Willard Maas, Geography of the Body, 1943

Willard Maas
1906-1971
(image source: Experimental Cinema)
no copyright infringement intended

It was the first movie created by Willard Maas, in 1943; his next film (Image in the Snow) would come in 1952; bur let's go back to 1943, the year of the Geography of the Body; a 7 minutes black and white; Marie Menken did the cinematography, and George Barker authored the poem to be recited off-screen; two nude bodies (seemingly Maas and Menken themselves); the camera browsing them without any haste in extreme close-ups, from ear to nombril to eye to knee to mouth to tow, and so on, and so on; no genitalia showed (it was 1943, c'me on!); meanwhile George Barker (a poet considered a genius in his prime, largely forgotten nowadays) is heard reciting without any haste a strange litany, about ultimate experiences lived on ultimate settings; image and sound in counterpoint; a geography of the human body as a site of miriads of small exotic mysteries; a geography of the earth as a site of miriads of exotic spots of mysterious initiations.

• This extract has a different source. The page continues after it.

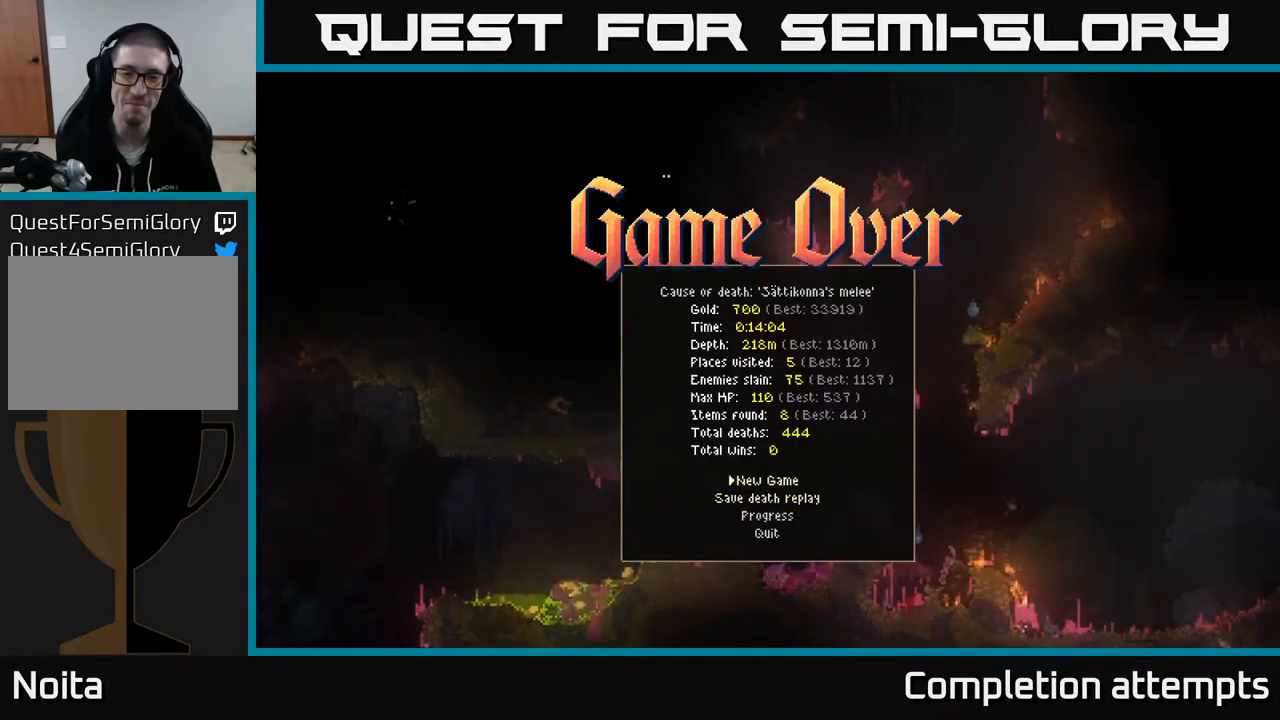
{"buttons": [], "left_stick": "center", "right_stick": "center", "events": [[33, "A", "down"], [133, "A", "up"], [317, "A", "down"], [417, "A", "up"]]}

The desire and pursuit of the whole
is called love - Aristophanes
(capture from the movie)
no copyright infringement intended


Maybe it is interesting to stay a little more on the relation image-sound here in this movie. It seems to me that here the relation is paradoxical. R. Bruce Elder comes with a  great interpretation (A Body of Vision: Representations of Body in Recent Filme and Poetry, Wilfried Laurier University Press, Waterloo, Ontario, Canada, 1997, pages 36, 37): we would expect from the text to emphasize the meaning of the image, but here, the extravagance of the poem leaves the language in almost meaningless ruins, signaling the impulse to deal with energies that have a preverbal source; the image of a human body is an experience of a more primal sort than lenguages can accomodate.

And maybe we are not far from the universe of Rudolf Otto with his theories of Numinous.